TASK OBJECTIVE:
Your answer should be the entries below, reproduced character for character.

*****

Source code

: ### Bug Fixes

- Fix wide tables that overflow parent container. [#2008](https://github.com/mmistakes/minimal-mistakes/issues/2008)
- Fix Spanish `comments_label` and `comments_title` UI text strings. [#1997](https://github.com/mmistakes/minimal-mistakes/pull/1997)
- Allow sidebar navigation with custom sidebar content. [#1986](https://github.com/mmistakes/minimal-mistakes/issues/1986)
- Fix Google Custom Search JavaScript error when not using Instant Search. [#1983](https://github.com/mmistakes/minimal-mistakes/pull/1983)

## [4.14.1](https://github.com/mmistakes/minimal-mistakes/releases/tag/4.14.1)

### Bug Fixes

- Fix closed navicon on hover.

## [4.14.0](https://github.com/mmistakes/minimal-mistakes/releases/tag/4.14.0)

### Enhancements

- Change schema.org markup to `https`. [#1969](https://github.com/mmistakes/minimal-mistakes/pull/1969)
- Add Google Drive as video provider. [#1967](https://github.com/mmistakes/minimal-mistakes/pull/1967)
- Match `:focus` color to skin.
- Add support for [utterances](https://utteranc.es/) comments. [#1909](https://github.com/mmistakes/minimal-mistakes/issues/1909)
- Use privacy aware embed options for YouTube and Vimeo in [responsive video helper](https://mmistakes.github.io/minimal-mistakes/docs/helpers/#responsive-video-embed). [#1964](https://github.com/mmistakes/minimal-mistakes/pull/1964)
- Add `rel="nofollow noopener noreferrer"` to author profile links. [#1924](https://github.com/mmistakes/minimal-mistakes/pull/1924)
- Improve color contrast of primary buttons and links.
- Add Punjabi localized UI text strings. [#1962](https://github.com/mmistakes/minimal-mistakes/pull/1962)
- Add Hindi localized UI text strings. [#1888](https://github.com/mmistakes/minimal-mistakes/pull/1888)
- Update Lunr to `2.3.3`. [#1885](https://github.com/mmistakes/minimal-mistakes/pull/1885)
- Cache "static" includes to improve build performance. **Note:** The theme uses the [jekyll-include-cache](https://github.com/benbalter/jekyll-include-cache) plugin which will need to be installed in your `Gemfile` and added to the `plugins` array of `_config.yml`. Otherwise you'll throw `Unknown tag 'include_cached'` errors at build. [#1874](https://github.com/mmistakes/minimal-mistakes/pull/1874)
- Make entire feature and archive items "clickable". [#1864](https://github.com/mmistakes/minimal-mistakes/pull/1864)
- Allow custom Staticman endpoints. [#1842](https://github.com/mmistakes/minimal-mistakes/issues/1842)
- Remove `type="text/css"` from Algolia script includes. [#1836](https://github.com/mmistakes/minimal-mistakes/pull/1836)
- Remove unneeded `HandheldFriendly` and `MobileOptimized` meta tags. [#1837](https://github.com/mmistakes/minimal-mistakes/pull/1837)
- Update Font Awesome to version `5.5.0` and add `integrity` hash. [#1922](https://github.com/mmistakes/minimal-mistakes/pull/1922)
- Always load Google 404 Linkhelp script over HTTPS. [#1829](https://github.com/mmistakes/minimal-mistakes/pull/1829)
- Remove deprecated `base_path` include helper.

*****

TASK ANSWER:
Source code

: ### Bug Fixes

- Fix wide tables that overflow parent container. [#2008](https://github.com/mmistakes/minimal-mistakes/issues/2008)
- Fix Spanish `comments_label` and `comments_title` UI text strings. [#1997](https://github.com/mmistakes/minimal-mistakes/pull/1997)
- Allow sidebar navigation with custom sidebar content. [#1986](https://github.com/mmistakes/minimal-mistakes/issues/1986)
- Fix Google Custom Search JavaScript error when not using Instant Search. [#1983](https://github.com/mmistakes/minimal-mistakes/pull/1983)

## [4.14.1](https://github.com/mmistakes/minimal-mistakes/releases/tag/4.14.1)

### Bug Fixes

- Fix closed navicon on hover.

## [4.14.0](https://github.com/mmistakes/minimal-mistakes/releases/tag/4.14.0)

### Enhancements

- Change schema.org markup to `https`. [#1969](https://github.com/mmistakes/minimal-mistakes/pull/1969)
- Add Google Drive as video provider. [#1967](https://github.com/mmistakes/minimal-mistakes/pull/1967)
- Match `:focus` color to skin.
- Add support for [utterances](https://utteranc.es/) comments. [#1909](https://github.com/mmistakes/minimal-mistakes/issues/1909)
- Use privacy aware embed options for YouTube and Vimeo in [responsive video helper](https://mmistakes.github.io/minimal-mistakes/docs/helpers/#responsive-video-embed). [#1964](https://github.com/mmistakes/minimal-mistakes/pull/1964)
- Add `rel="nofollow noopener noreferrer"` to author profile links. [#1924](https://github.com/mmistakes/minimal-mistakes/pull/1924)
- Improve color contrast of primary buttons and links.
- Add Punjabi localized UI text strings. [#1962](https://github.com/mmistakes/minimal-mistakes/pull/1962)
- Add Hindi localized UI text strings. [#1888](https://github.com/mmistakes/minimal-mistakes/pull/1888)
- Update Lunr to `2.3.3`. [#1885](https://github.com/mmistakes/minimal-mistakes/pull/1885)
- Cache "static" includes to improve build performance. **Note:** The theme uses the [jekyll-include-cache](https://github.com/benbalter/jekyll-include-cache) plugin which will need to be installed in your `Gemfile` and added to the `plugins` array of `_config.yml`. Otherwise you'll throw `Unknown tag 'include_cached'` errors at build. [#1874](https://github.com/mmistakes/minimal-mistakes/pull/1874)
- Make entire feature and archive items "clickable". [#1864](https://github.com/mmistakes/minimal-mistakes/pull/1864)
- Allow custom Staticman endpoints. [#1842](https://github.com/mmistakes/minimal-mistakes/issues/1842)
- Remove `type="text/css"` from Algolia script includes. [#1836](https://github.com/mmistakes/minimal-mistakes/pull/1836)
- Remove unneeded `HandheldFriendly` and `MobileOptimized` meta tags. [#1837](https://github.com/mmistakes/minimal-mistakes/pull/1837)
- Update Font Awesome to version `5.5.0` and add `integrity` hash. [#1922](https://github.com/mmistakes/minimal-mistakes/pull/1922)
- Always load Google 404 Linkhelp script over HTTPS. [#1829](https://github.com/mmistakes/minimal-mistakes/pull/1829)
- Remove deprecated `base_path` include helper.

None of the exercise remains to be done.